Established in 2018 in Jilin, China, GenSci's wholly-owned subsidiary GenPEG specializes in the industrial production of pharmaceutical-grade polyethylene glycol (PEG) and its active derivatives. In accordance with national cGMP standards, the company has established large-scale production workshops and testing centers with first-class facilities, complete supporting systems and comprehensive functions. With this cutting-edge PEG platform, GenPEG provides custom synthesis of high-quality PEG products and related services. 

PEG is a synthetic polymer with excellent biocompatibility, which enables PEG to be widely applied across the medical field, from protein conjugate drugs to medical devices. In biopharmaceuticals, PEG conjugation is a pivotal strategy for enhancing therapeutic proteins. By forming a covalent "molecular shield," PEGylation prolongs half-life, reduces immunogenicity and improves drug stability and targeting. It increases molecular size, reducing renal clearance and proteolytic degradation; it also masks antigenic epitopes, minimizing antibody production, which studies confirm blocks immunoreactivity of human leukocyte antigens (HLA); and, through site-specific modifications (e.g., N-terminus, lysine, or cysteine residues), it preserves bioactivity. To date, more than 40 PEGylated proteins are in clinical use, including approved drugs of PEGylated interferon (Peg-IFN) and PEGylated granulocyte－colony stimulating factor (PEG-G-CSF). 

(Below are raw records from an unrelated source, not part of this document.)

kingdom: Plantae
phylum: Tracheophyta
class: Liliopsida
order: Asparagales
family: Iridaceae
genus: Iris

PEG-based materials are also widely used for wound adhesion, hemostasis, leakage prevention, and anti-adhesion in various medical devices, due to their water solubility, excellent biocompatibility, non-toxicity, and low immunogenicity. In particular, PEG hydrogel products are applied in ophthalmology, cranial, and spinal procedures for surgical suturing and hemostasis. When sprayed onto a wound site, the hydrogel rapidly solidifies to prevent bleeding and infection, and then subsequently degrades after healing without causing any abnormal reactions. Importantly, derivatives are not absorbed but are ultimately metabolized and excreted. 

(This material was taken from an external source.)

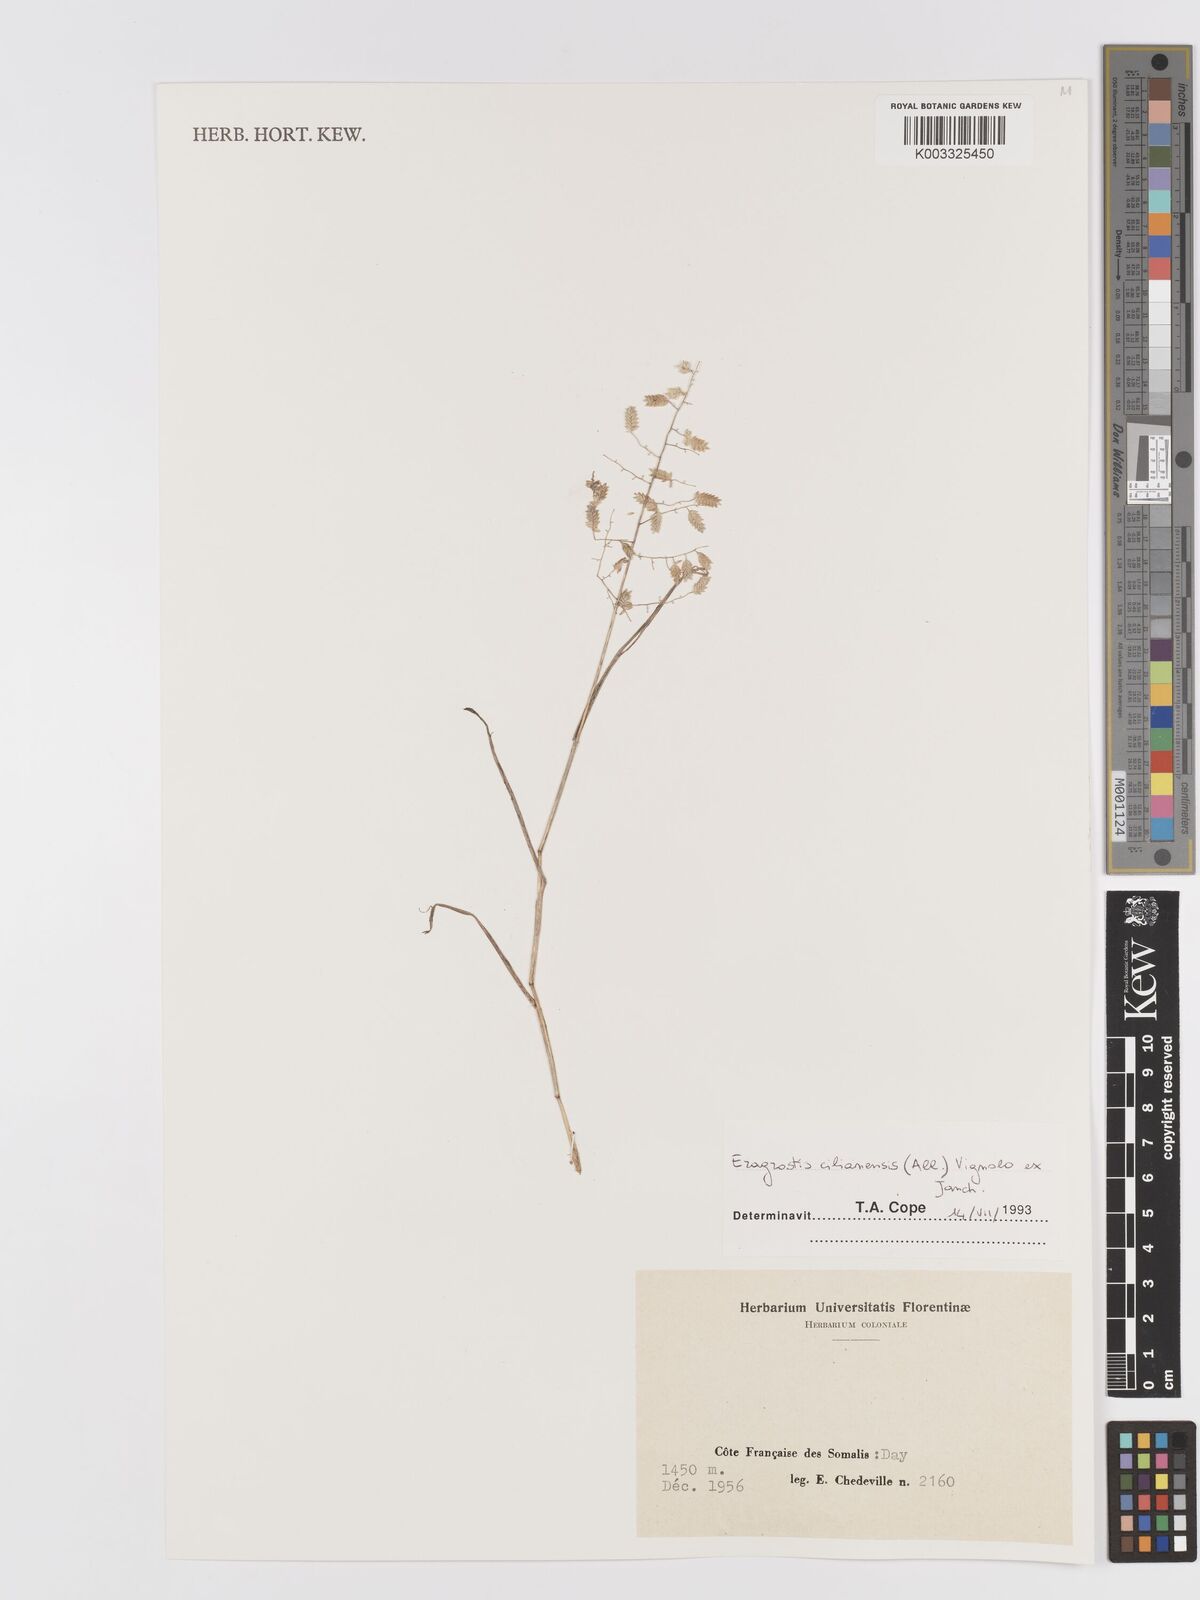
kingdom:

Besides, PEG is now increasingly recognized as an outstanding material for implantable medical devices, given its advantages over plant-, animal-, and human-derived materials. Among PEG derivatives, multi-arm PEG derivatives stand out in medical devices. The relatively high molecular weight enables PEG derivatives to form hydrogels with strong water-barrier properties and bioactivity. Such hydrogels can be manufactured into gel-like medical devices for hemostasis and tissue isolation. For example, when sprayed on organ surfaces, they prevent post-operative adhesion. PEG derivatives gradually degrade in the body and are fully excreted, ensuring safety without absorption. 

Building on these advantages, PEG technology is expanding its role in targeted drug delivery and medical devices. With its nearly a decade of expertise in the PEG field, GenPEG continues to explore more possibilities across the biomedical field, empowering pharmaceutical companies to deliver high-performance solutions for people.